Updates on Insurance Coverage, Construction Defect
and Commercial Auto Law Developments
in Arizona and New Mexico
Greetings from Evans & Co. with another Case Notes summary of important developments in the courts where we practice. We write this month with updates on construction defect, insurance coverage litigation, and commercial auto law in the states of Arizona and New Mexico, which we last briefed about four months ago.
Please recall that our past Case Notes are archived at evanslawfirm.com and we would be pleased to bring current the decisions on which we've reported previously, at your request.
In Federal Court applying Arizona law, State Farm prevails on a contested UM/UIM claim on the grounds that the claimant was not an insured under the policy, because he did not live with the named insured. A second Federal Court case upholds properly executed cancellation for non-payment of premium procedures.
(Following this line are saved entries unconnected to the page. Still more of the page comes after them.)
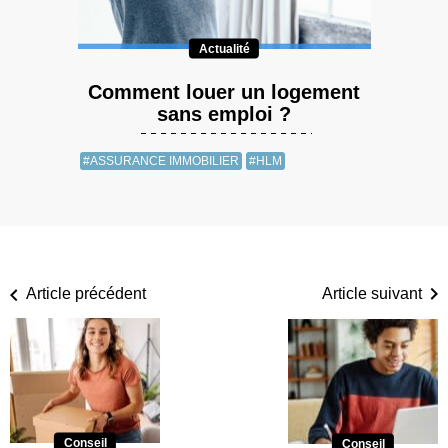
Actualité
Comment louer un logement
sans emploi ?
#ASSURANCE IMMOBILIER
#HLM
Article précédent
Article suivant
Conseil
Conseil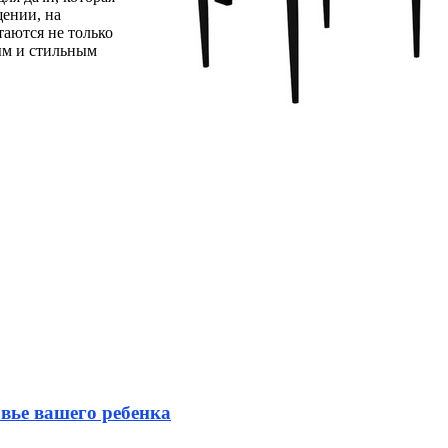
щении, на
таются не только
ым и стильным
вье вашего ребенка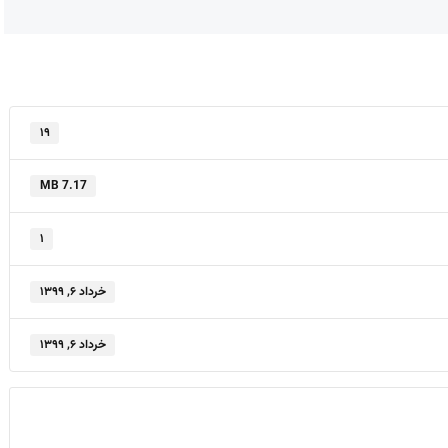
۱۹
7.17 MB
۱
خرداد ۶, ۱۳۹۹
خرداد ۶, ۱۳۹۹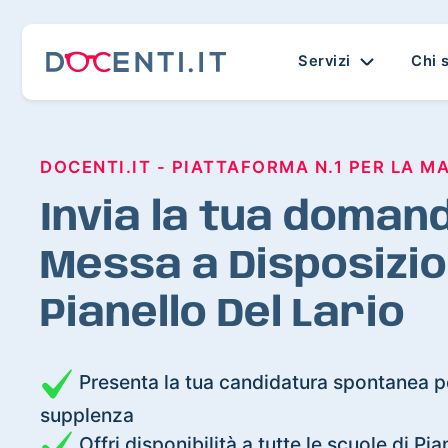
Servizi
Chi 
DOCENTI.IT - PIATTAFORMA N.1 PER LA M
Invia la tua domand
Messa a Disposizio
Pianello Del Lario
Presenta la tua candidatura spontanea pe
supplenza
Offri disponibilità a tutte le scuole di Pia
A third Federal Court case, applying Arizona law, denies the insurer summary judgment under an assault and battery exclusion, while holding the exclusion was unambiguous and applied to the facts of the case. The strange and troublesome “reasonable expectations of the insured” doctrine prevented summary proceedings and required trial – and no doubt resulted in exposure to the insurer that would not have existed in the majority of jurisdictions which reject this doctrine. Note “reasonable expectations” was applied here to a commercial insured with reasonable experience with insurance and an insurance agent, so the argument that it ought to apply to personal lines only carries no weight.
Turning to New Mexico cases, we digest an important Federal District Court case, applying and interpreting New Mexico’s anti-indemnity statute as it relates to contractual obligations to name the indemnitee as an additional insured on the indemnitor’s liability insurance policy. As we have seen in some other jurisdictions, the political “solution” that lead to the anti-indemnity statute, nonetheless permits the backdoor option of achieving what is forbidden, via the insurance of the indemnitee as an additional insured. The case also discusses preparations that may be indicated in litigation for preserving and advancing these issues, and for advancing issues regarding apportionment of damages among multiple insurers.
We also offer a truck insurance case, discussing UM/UIM coverage where a bad faith claim against the UIM insurer was brought more than four years after the facts occurred, on which the bad faith claim arose. The court rejects the six-year “written contract” statute of limitation, because the claim is statutory even though it arises from an insurance contract, and rejects the “discovery” theory which arguably would extend the limitations period. If you have a new suit on an old claim this case may provide guidance.